**Problem description**. When the line containing "红十字事业: 1200000 -> 1413451.32" appears in the data below, begin copying there and stop only after the line containing "住房改革支出: 115000 -> 49750".

**Supplied data**.

===

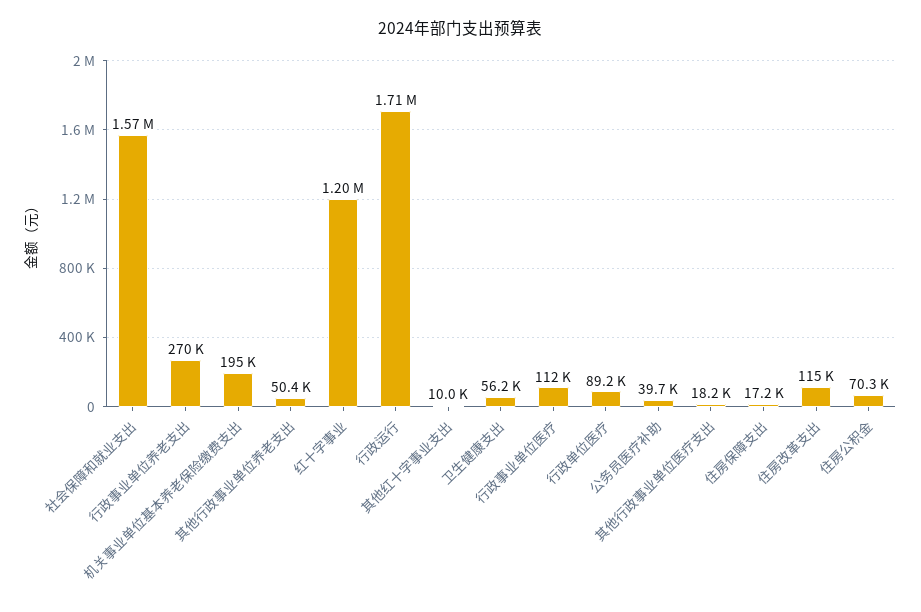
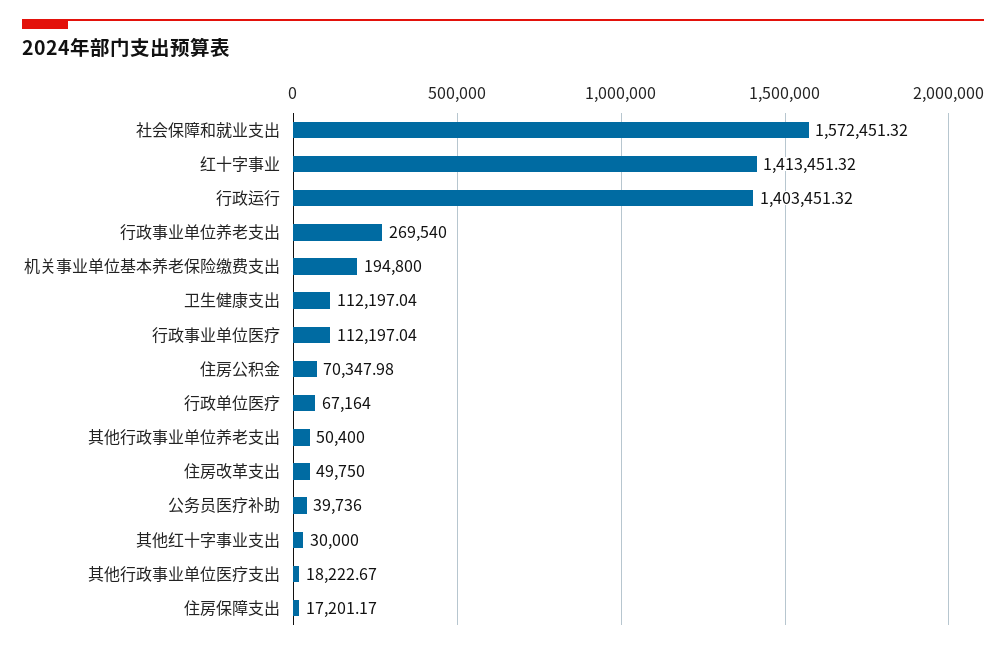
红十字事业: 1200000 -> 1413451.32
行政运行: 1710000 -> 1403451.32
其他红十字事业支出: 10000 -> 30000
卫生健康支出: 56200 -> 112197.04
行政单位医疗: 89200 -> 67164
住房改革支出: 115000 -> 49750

===

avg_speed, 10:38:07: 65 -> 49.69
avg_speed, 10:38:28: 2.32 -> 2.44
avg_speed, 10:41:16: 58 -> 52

===

**Answer to this task**.
红十字事业: 1200000 -> 1413451.32
行政运行: 1710000 -> 1403451.32
其他红十字事业支出: 10000 -> 30000
卫生健康支出: 56200 -> 112197.04
行政单位医疗: 89200 -> 67164
住房改革支出: 115000 -> 49750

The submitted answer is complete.